■ **How to complete this task**
Find the lines below in which the string "TRIANGLE" occurs. Copy each one.

■ **Source records**
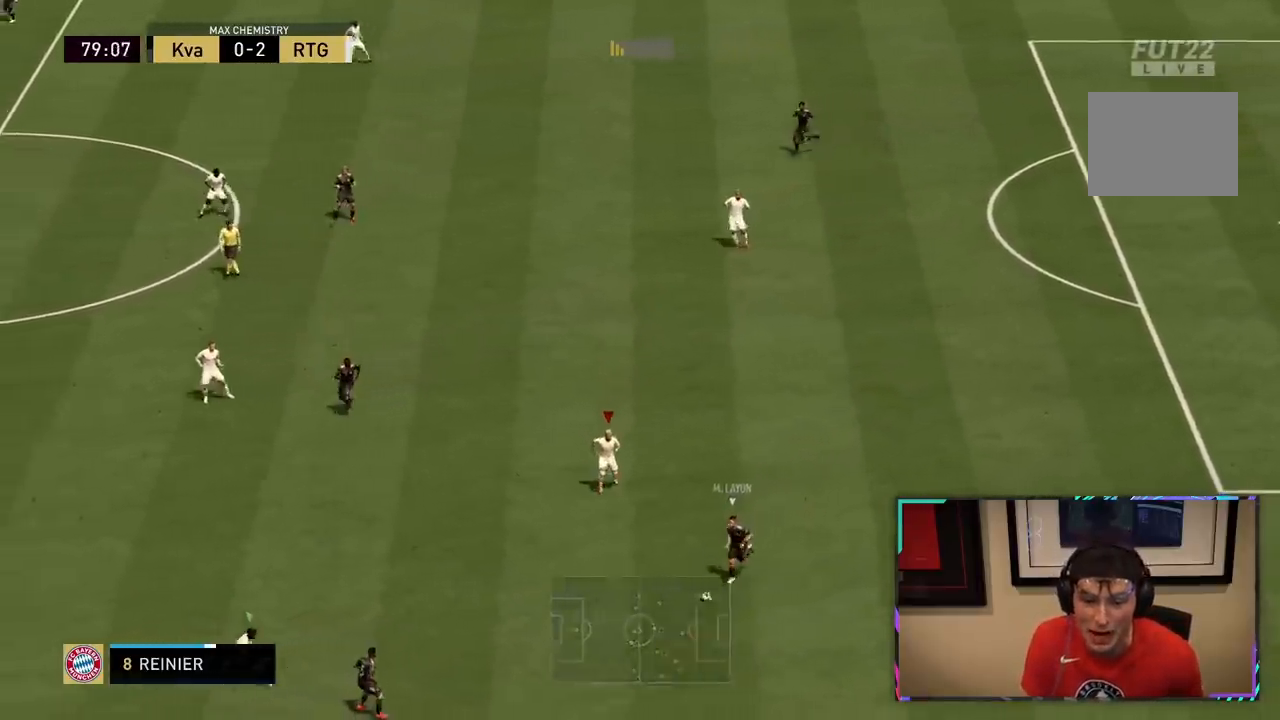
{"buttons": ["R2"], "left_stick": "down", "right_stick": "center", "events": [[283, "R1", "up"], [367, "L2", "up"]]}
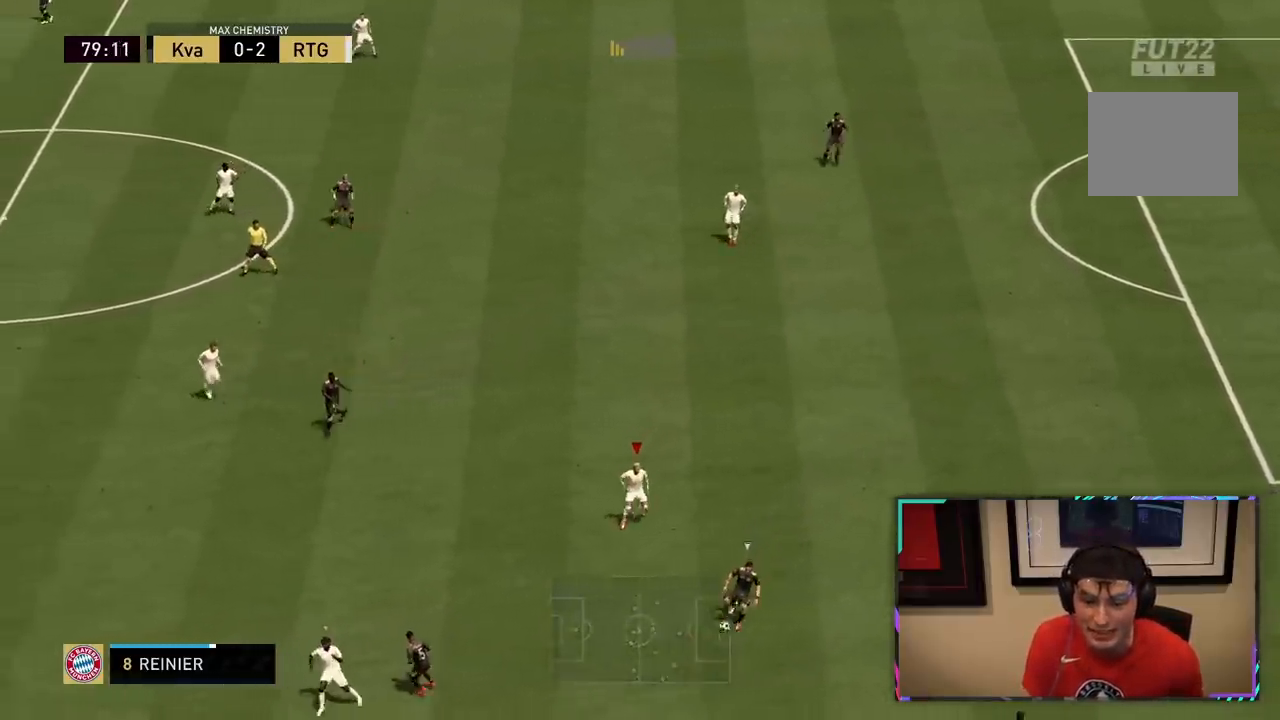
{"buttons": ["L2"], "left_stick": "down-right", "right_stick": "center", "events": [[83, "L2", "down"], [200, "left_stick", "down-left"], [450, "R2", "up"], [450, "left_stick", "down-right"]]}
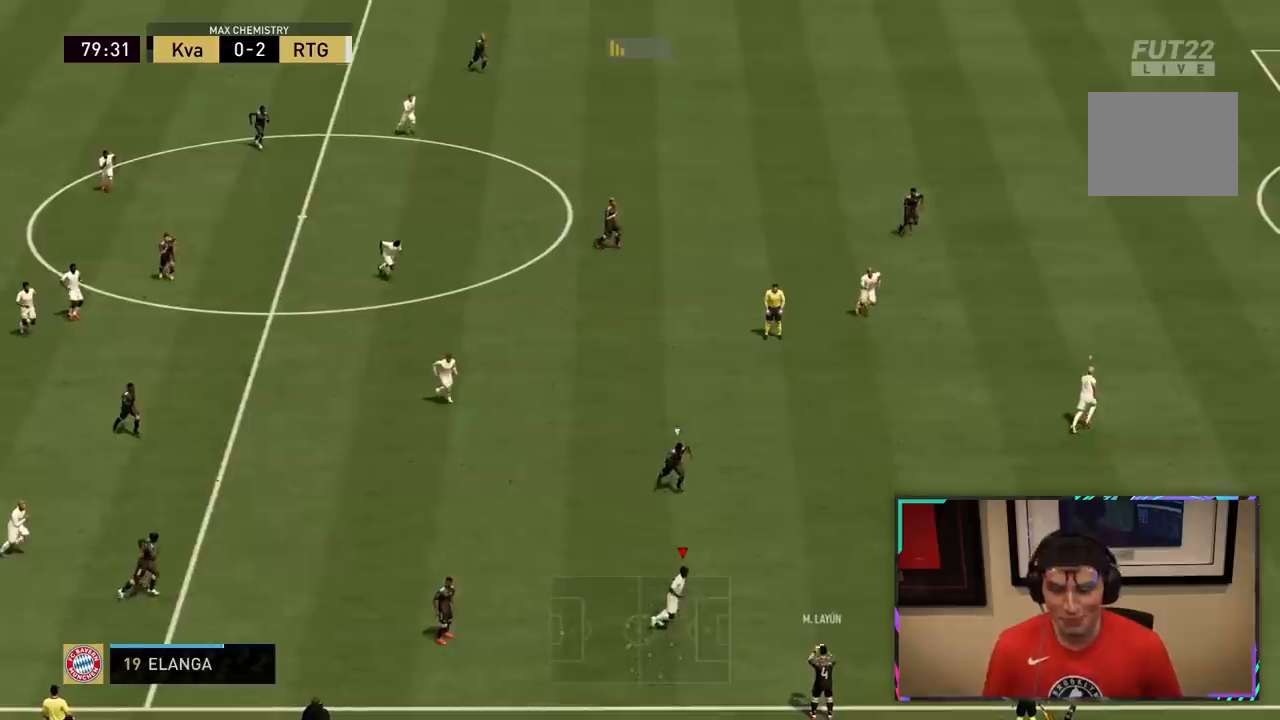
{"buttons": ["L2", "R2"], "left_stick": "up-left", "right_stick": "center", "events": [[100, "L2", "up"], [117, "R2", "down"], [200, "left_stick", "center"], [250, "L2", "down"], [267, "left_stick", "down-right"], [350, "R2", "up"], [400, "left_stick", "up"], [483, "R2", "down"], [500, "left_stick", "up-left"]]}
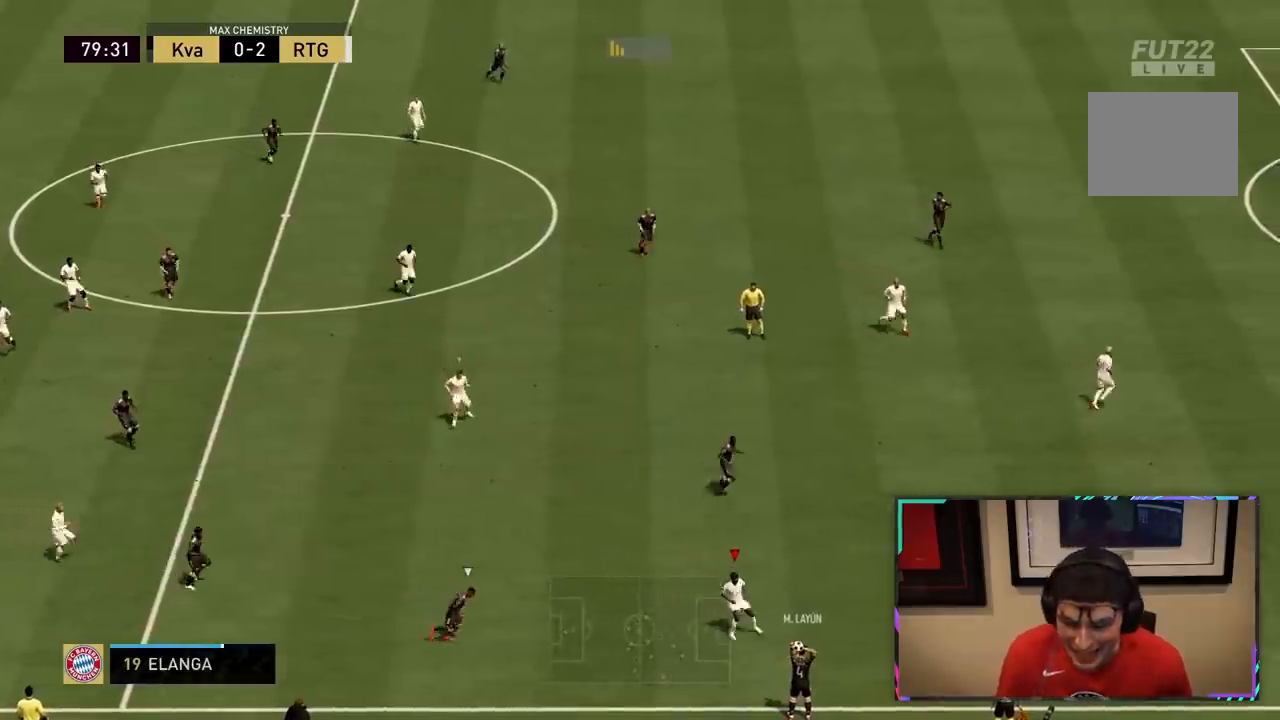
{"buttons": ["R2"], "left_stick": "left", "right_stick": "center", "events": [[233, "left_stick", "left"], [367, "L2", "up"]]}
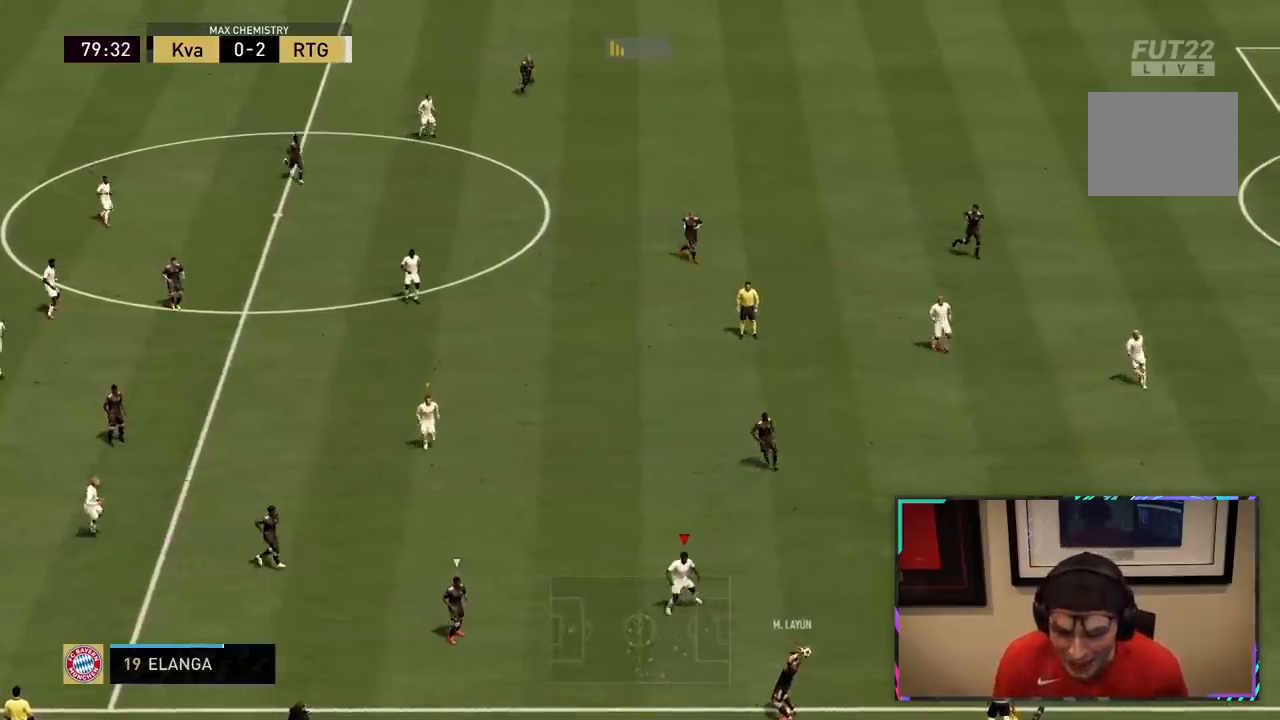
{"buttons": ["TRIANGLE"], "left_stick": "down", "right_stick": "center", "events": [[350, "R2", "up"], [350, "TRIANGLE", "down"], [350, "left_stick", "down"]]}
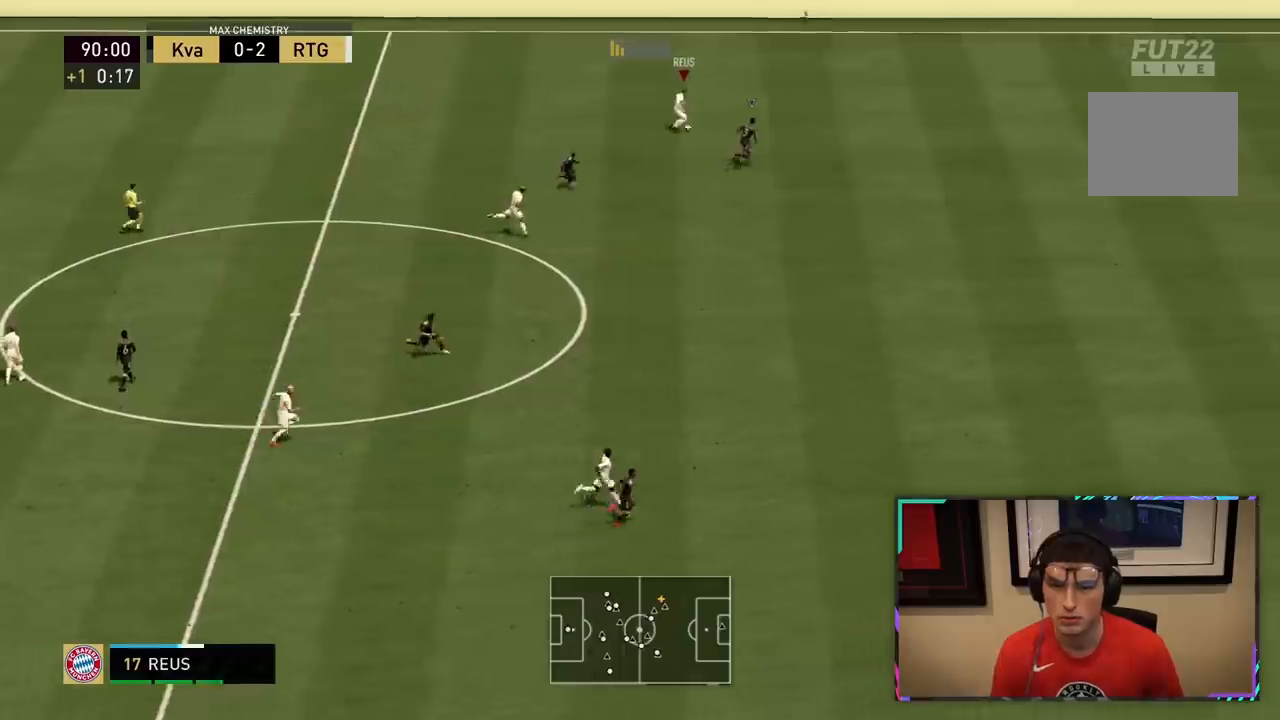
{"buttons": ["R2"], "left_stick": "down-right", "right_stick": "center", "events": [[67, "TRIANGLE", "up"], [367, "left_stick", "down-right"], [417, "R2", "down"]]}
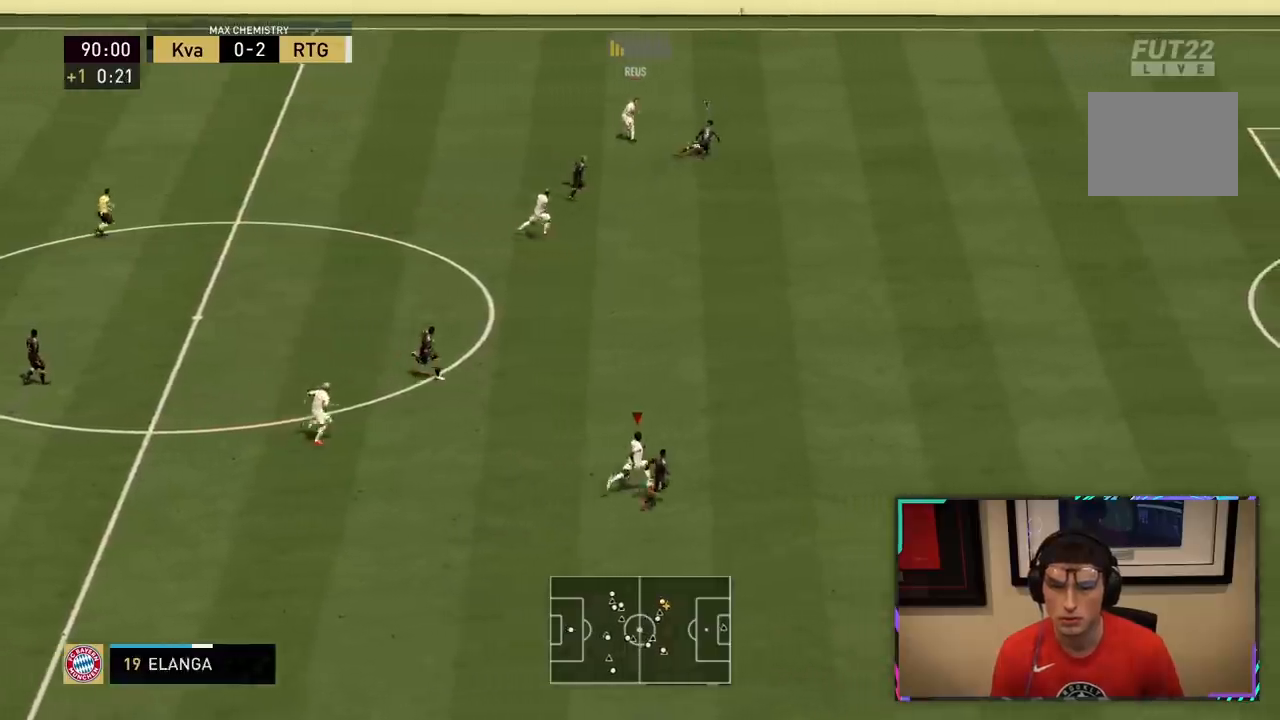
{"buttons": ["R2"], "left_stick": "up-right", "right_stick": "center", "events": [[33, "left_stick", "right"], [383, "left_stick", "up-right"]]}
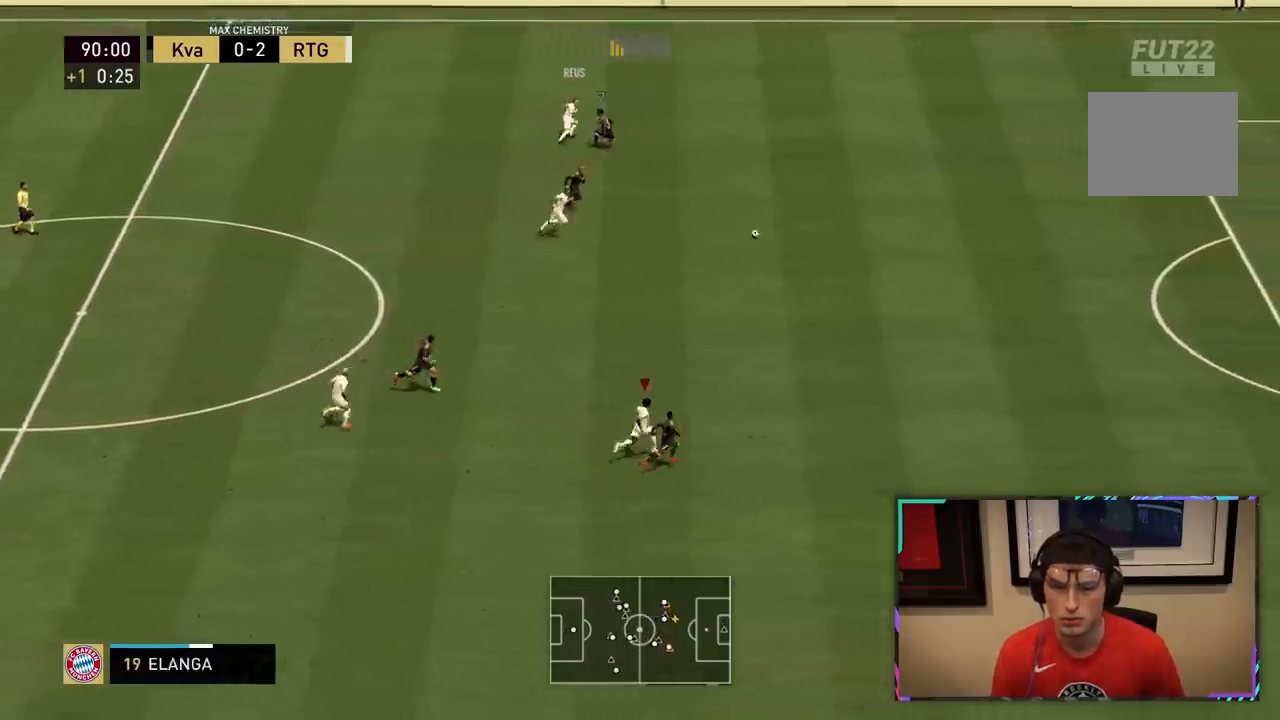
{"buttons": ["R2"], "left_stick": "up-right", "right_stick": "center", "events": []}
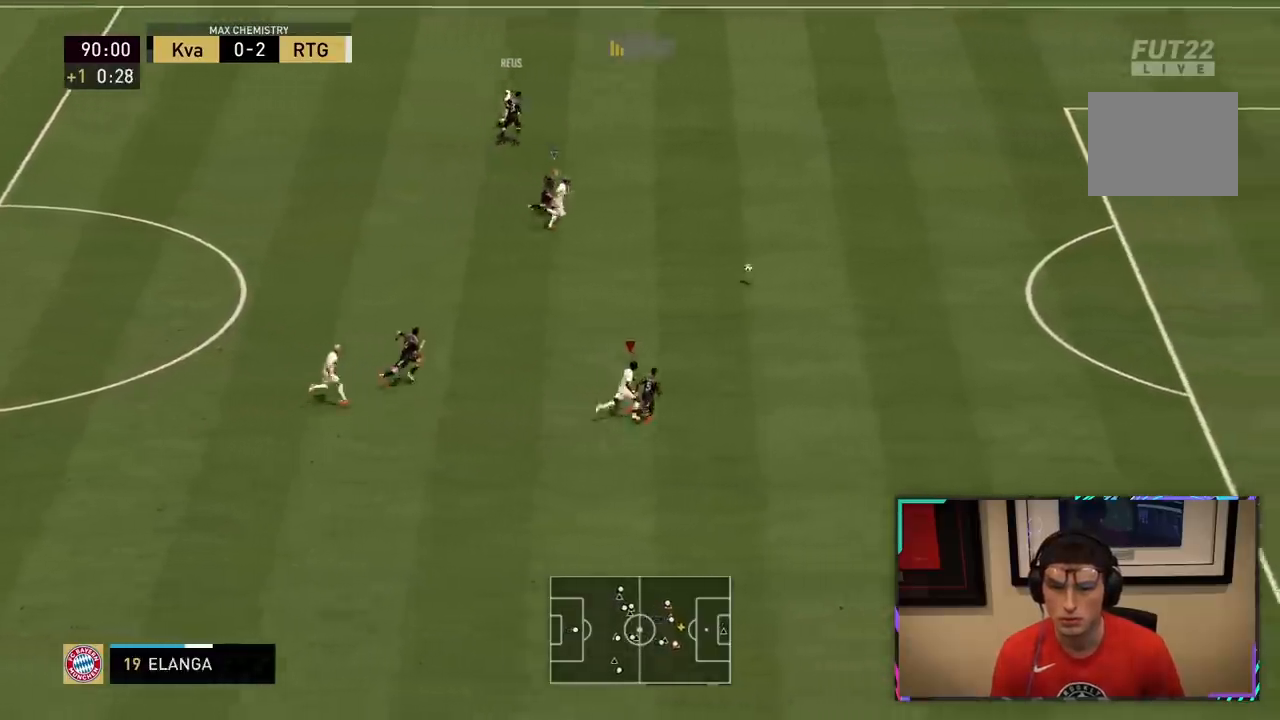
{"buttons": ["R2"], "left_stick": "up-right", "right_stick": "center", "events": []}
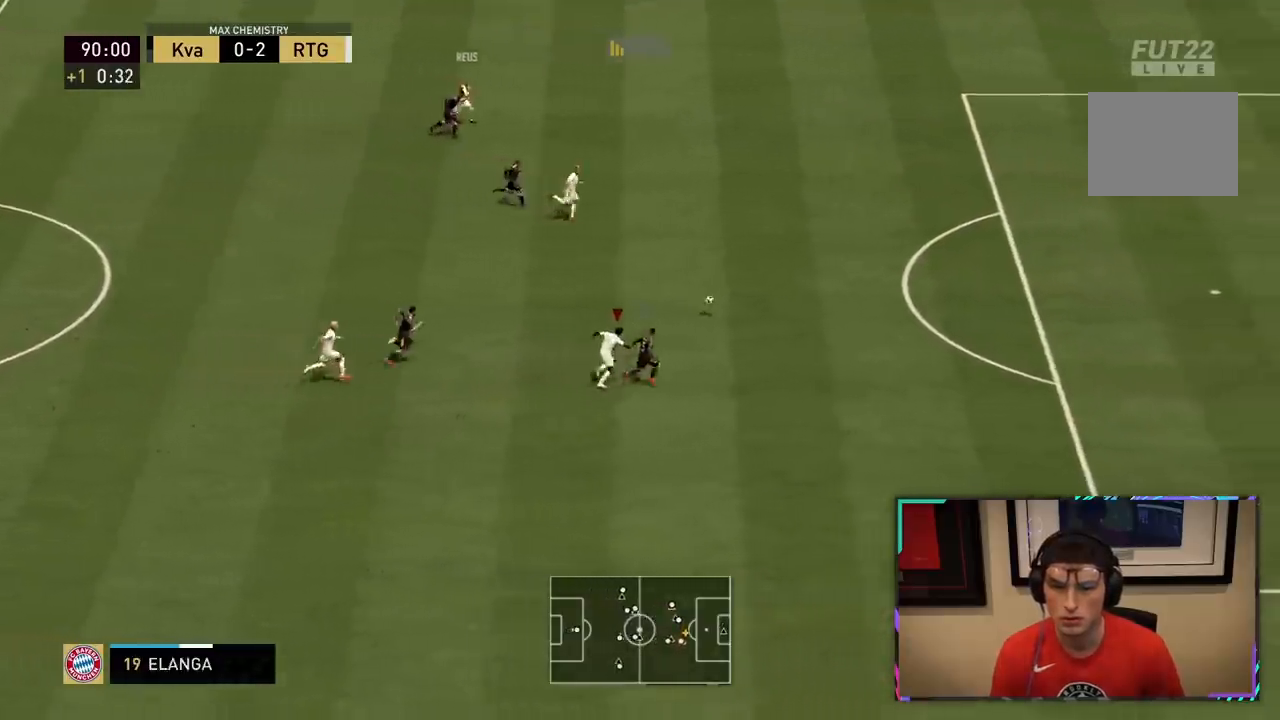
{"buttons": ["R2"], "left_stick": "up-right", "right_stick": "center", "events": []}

■ **Solution**
{"buttons": ["TRIANGLE"], "left_stick": "down", "right_stick": "center", "events": [[350, "R2", "up"], [350, "TRIANGLE", "down"], [350, "left_stick", "down"]]}
{"buttons": ["R2"], "left_stick": "down-right", "right_stick": "center", "events": [[67, "TRIANGLE", "up"], [367, "left_stick", "down-right"], [417, "R2", "down"]]}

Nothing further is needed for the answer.